• GIVEN DATA:
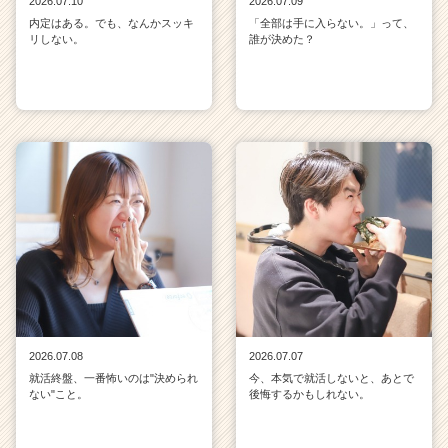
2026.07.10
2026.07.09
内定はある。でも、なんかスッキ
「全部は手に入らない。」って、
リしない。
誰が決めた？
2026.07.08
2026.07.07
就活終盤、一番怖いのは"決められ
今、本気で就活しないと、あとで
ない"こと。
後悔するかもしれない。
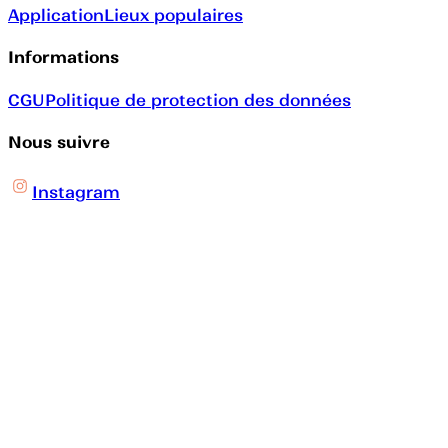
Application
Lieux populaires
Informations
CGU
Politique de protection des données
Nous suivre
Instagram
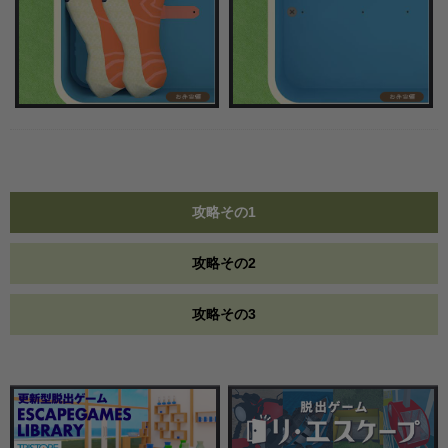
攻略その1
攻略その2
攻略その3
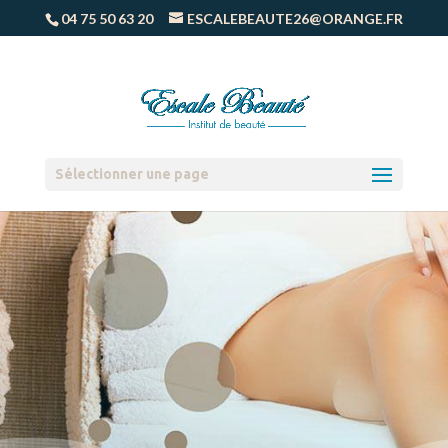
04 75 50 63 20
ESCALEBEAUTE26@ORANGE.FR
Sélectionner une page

• ASSIGNMENT: Turn the text from the line containing "Application" through the end of the rows above into a Markdown table with the columns No. and Line text. Leave out blank lines and the pictures.

• TASK ANSWER:
| No. | Line text |
|---|---|
| 1 | Application |
| 2 | Lieux populaires |
| 3 | Informations |
| 4 | CGU |
| 5 | Politique de protection des données |
| 6 | Nous suivre |
| 7 | Instagram |
| 8 | 攻略その1 |
| 9 | 攻略その2 |
| 10 | 攻略その3 |
| 11 | 04 75 50 63 20 |
| 12 | ESCALEBEAUTE26@ORANGE.FR |
| 13 | Sélectionner une page |